Fabriquer des molécules et des matériaux nouveaux est un processus complexe, qui nécessite d’assembler des « briques Lego ® » nanométriques en les liant précisément dans l’espace. La nature possède une capacité fascinante à fabriquer de la complexité chimique. Les chimistes, quant à eux, ont élaboré une multitude de réactions pour construire efficacement des molécules et les purifier. Mais ces réactions sont souvent difficiles à mettre en œuvre, avec de nombreuses étapes, et elles forment des produits secondaires non désirés.

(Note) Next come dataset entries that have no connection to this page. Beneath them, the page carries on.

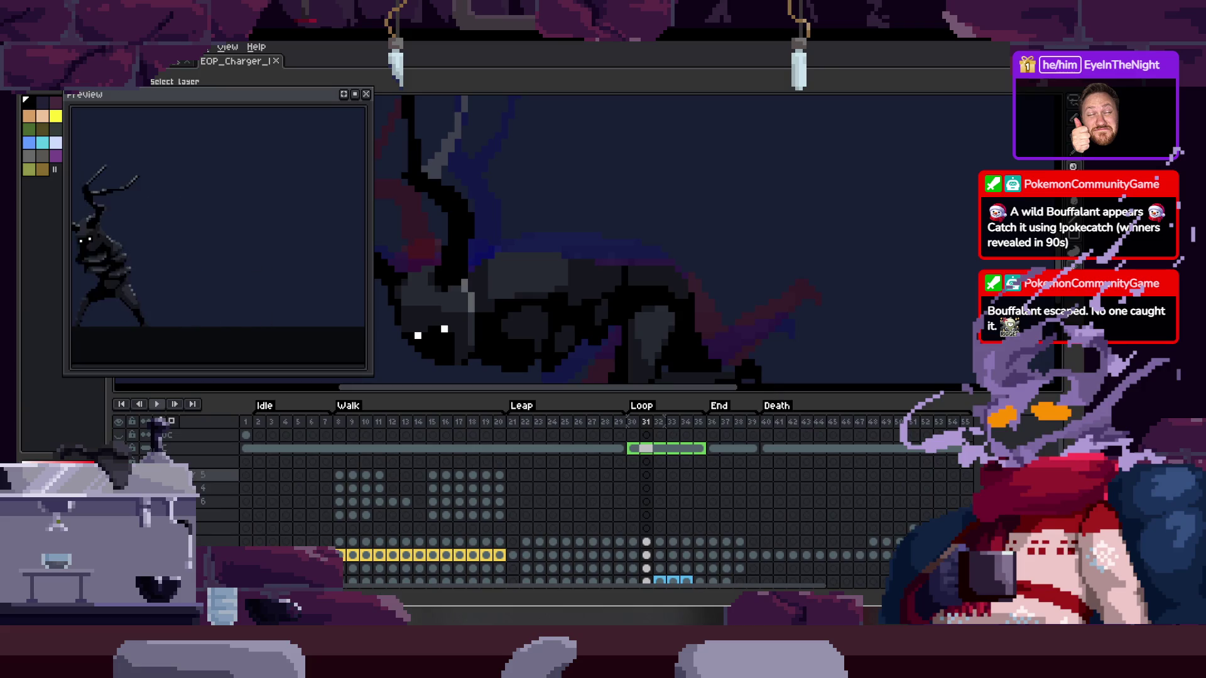
click(188, 461)
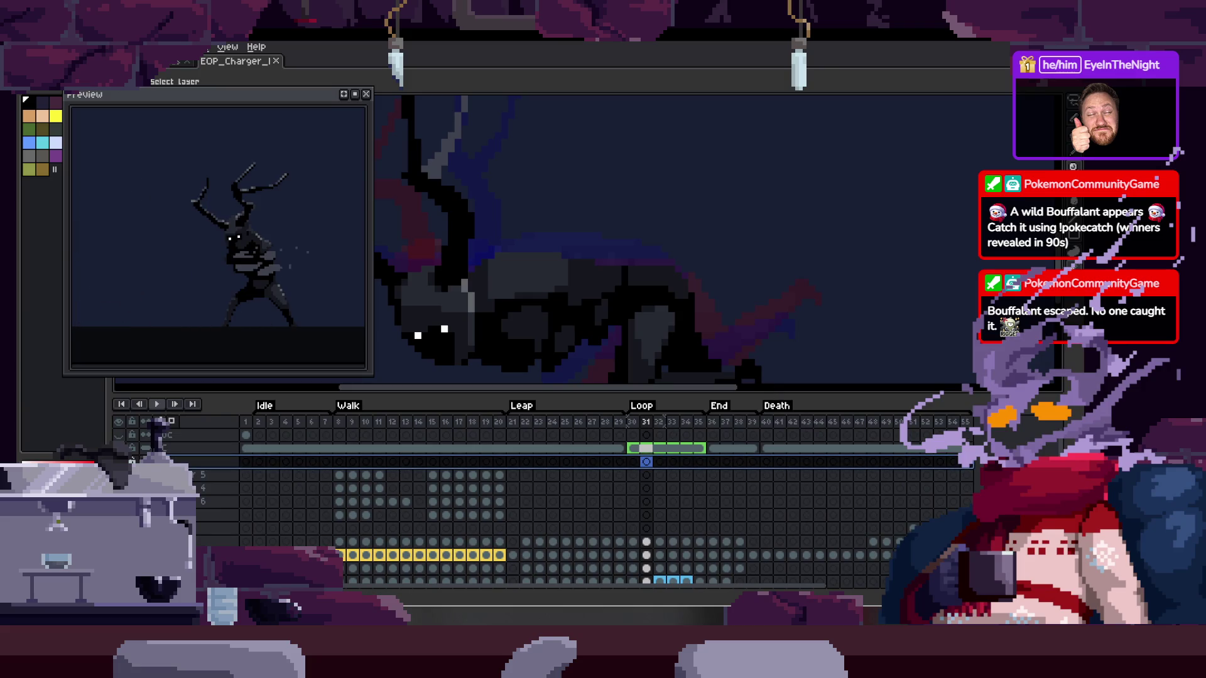
scroll(603, 522, down, 3)
click(205, 476)
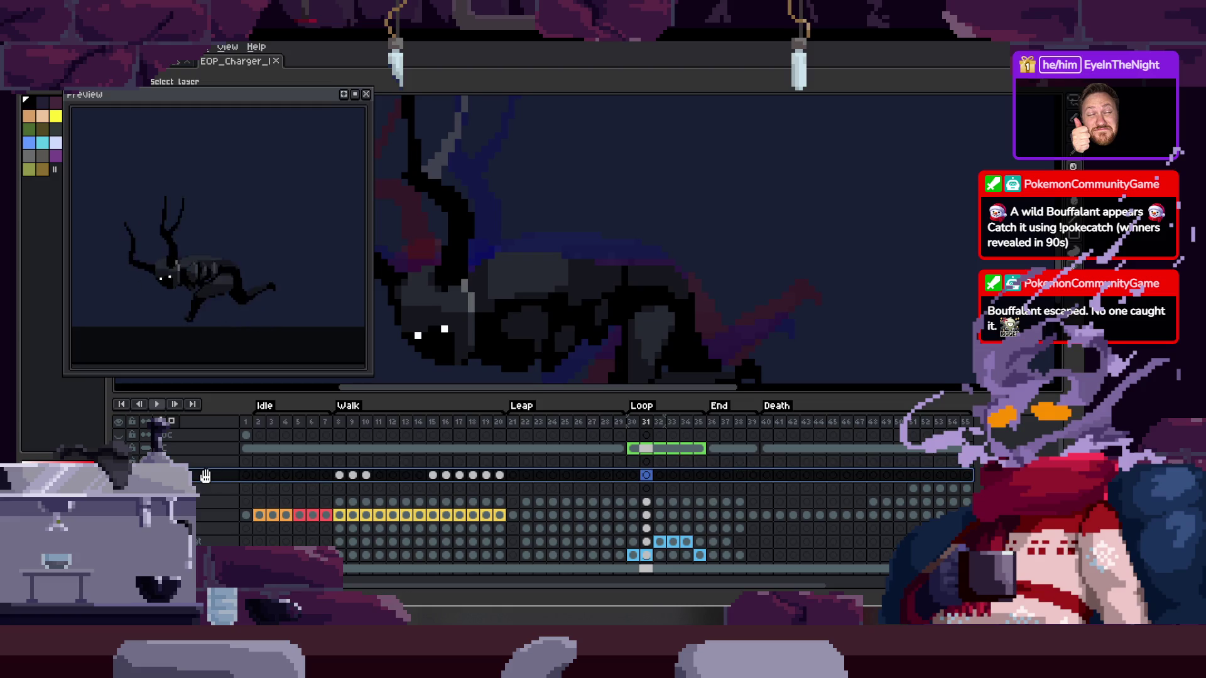
click(341, 475)
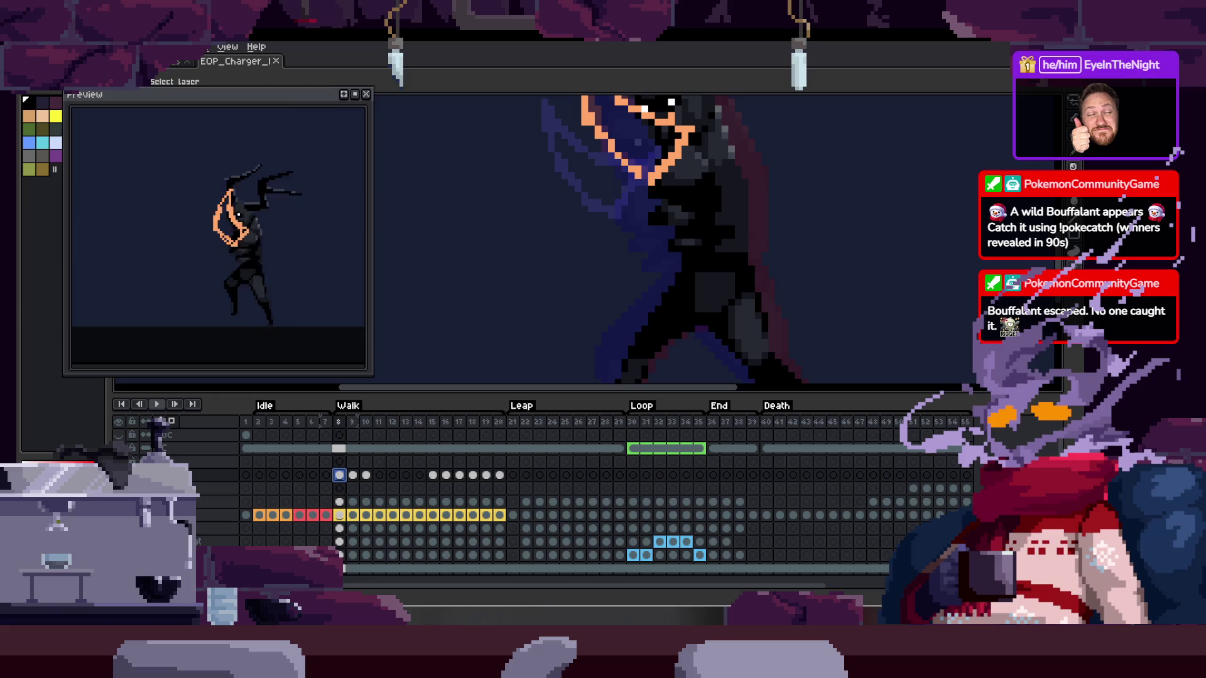
key(Right)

Une des grandes révolutions est venue de la chimie click , qui a été développée de manière concomitante dans les laboratoires de Morten Meldal [ 1 ] et de Barry Sharpless [ 2 ]. L’idée était de développer des méthodes génériques afin de construire rapidement et efficacement de grandes bibliothèques combinatoires de composés chimiques complexes, à partir d’une collection de « briques » moléculaires sélectives et modulaires. Le concept de la chimie click est que les briques moléculaires puissent s’assembler rapidement, en un clic (d’où le nom), un peu à la manière d’une boucle de ceinture de sécurité ( Figure 1 ) . L’analogie s’arrête là. Car contrairement à la ceinture de sécurité, cette liaison doit être complètement irréversible, et la molécule finale stable. Meldal et Sharpless ont découvert, de manière simultanée mais indépendante, que le cuivre pouvait catalyser des réactions - dites de cycloaddition - entre un azide et un alcyne 1, ( Figure 1 ) [ 1 – 3 ]. Cette chimie de cycloaddition a de nombreux atouts : elle est facile à mettre en œuvre, rapide, robuste (elle fonctionne même en présence d’air ou d’eau), et si sélective qu’elle ne forme quasiment aucun produit secondaire. Elle est donc devenue immensément populaire, que ce soit dans les laboratoires de chimie et pharmaceutiques, ou dans le développement industriel, pour produire des médicaments ou des matériaux aux propriétés nouvelles.
![]() | Figure 1.
Principe de la chimie
click
. Les azides et les alcynes réagissent de manière très rapide et efficace, en présence d’ions cuivre comme catalyseur, pour former un groupement cyclique triazole. Cette réaction chimique, appelée cycloaddition, permet d’assembler deux molécules, par exemple une molécule 1 (en gris) et un fluorophore (en rouge), irréversiblement. Les triazoles formés sont en effet très stables : ils sont résistants à l’oxydation, à la réduction et à l’hydrolyse.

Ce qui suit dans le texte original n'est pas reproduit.